I can feel a pull in my chest.
It tells me to keep moving.
Less than twelve paces later, I see it. I see the red hair that I had run my fingers through so many times. It’s her. She’s here. She’s suffering.
Curled into herself next to the drain on the floor, my love, my best friend, was gray and frail compared to the strong and radiant woman I loved. Her hair was brittle now, losing color at the tips and not the root like it was supposed to. Like how it would have looked when we finally grew old together. We would never have that now.
They took that from us.
They took her from me.
They did this to her.
And they would live to regret it.
I reach for the power that had stolen sleep from me for all those nights. It all happened so fast, but before I could fully comprehend it, the guards who surrounded me were on the floor. Good. Let them lie there.
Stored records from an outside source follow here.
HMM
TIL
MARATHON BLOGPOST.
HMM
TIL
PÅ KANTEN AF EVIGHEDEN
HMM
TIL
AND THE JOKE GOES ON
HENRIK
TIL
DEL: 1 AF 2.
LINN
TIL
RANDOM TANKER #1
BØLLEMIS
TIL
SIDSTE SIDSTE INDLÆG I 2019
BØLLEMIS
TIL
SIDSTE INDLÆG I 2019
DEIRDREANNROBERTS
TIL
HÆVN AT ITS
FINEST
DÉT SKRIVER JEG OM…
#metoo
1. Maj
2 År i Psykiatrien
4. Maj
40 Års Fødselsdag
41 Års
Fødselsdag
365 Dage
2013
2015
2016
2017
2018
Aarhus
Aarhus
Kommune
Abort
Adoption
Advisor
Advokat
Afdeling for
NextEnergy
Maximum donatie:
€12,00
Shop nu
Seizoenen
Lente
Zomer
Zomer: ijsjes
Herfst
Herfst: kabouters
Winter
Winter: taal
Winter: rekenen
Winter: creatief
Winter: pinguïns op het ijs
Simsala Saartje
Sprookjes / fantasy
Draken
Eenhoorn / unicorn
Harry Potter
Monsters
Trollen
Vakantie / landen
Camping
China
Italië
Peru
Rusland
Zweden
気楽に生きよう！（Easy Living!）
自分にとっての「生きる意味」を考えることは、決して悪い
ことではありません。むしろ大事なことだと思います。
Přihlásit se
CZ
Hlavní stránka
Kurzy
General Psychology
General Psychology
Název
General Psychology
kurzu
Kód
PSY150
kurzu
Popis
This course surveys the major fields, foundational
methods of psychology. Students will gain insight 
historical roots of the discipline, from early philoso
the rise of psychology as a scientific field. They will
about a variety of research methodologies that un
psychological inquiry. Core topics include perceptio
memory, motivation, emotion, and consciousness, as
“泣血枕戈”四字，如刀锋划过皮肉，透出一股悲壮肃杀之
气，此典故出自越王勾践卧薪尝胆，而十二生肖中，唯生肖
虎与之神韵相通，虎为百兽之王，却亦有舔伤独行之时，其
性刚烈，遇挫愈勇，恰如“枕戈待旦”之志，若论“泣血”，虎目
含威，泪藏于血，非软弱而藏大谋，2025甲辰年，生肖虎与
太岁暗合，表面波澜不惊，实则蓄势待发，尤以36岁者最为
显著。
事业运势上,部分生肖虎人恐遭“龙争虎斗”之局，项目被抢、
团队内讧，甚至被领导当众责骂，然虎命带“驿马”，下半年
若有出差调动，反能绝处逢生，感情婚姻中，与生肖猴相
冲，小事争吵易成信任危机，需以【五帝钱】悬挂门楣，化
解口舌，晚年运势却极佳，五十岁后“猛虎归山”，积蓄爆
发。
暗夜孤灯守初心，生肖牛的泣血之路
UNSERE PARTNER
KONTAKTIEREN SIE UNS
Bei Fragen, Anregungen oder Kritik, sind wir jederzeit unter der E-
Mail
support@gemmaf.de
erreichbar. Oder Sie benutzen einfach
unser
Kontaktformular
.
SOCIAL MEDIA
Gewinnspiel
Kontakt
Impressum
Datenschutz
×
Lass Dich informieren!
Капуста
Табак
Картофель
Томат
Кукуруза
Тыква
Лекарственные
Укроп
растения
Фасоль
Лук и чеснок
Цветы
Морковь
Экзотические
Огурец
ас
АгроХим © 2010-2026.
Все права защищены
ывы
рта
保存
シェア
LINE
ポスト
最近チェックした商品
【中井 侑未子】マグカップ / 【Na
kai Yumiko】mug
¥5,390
Though my steps thundered through the corridor, they felt light to me. Lighter than the touch I gave to the glass, making it shatter. I don’t even feel the shards digging into my hands and feet as I climb through the window to her.
My knees hit the floor one at a time. I have never knelt for anyone, for anything. Not even God on the two or three times I bothered to attend a Church service. The exposure would have been dangerous, but sometimes, you just feel that powerless. Like the world is so out of your control that you end up asking for help from something you know you don’t believe in.
God can not possibly exist if He brought me here; if He brought us here. If He brought upon us the government that uses His scripture to validate bringing hell to us before we even get the chance to meet Him. But she believed in Him.
She always had hope that the world would turn out the way it was supposed to if we worked hard and had faith. One day, we would see the world He wanted us to have because of our devotion to following His will and not the government’s. It changed nothing. He still made her brother sick; He probably had His hands on him, too, and it was obvious this was the last place we would be before we met Him. But she was not His yet.
Gently pulling her onto my lap, I hold her head in my hand and reach for her hand in my other one. Her breaths are shaky, eyes barely open. Through the tiny slivers between her eyelids, recognition washes over her hazel irises, like the tears that begin to gather at mine. A spark of light shone through the one that manages to escape and land on her cheek.
Almost a second after it makes contact with her skin, the light in her eyes went out. All her breathing ceases and muscles go lax. Everything stops; time, my heart, my will to live.
Though, it resurfaces as something new and dangerous. They might have said they made me to protect them, but I knew I was really a weapon for anyone like I used to be. Weak in the body but strong in the mind. People with enough willpower to set the world on fire.
If I was to be the match, her death was my kerosine. And it would drive me to burn them down. One. By. One.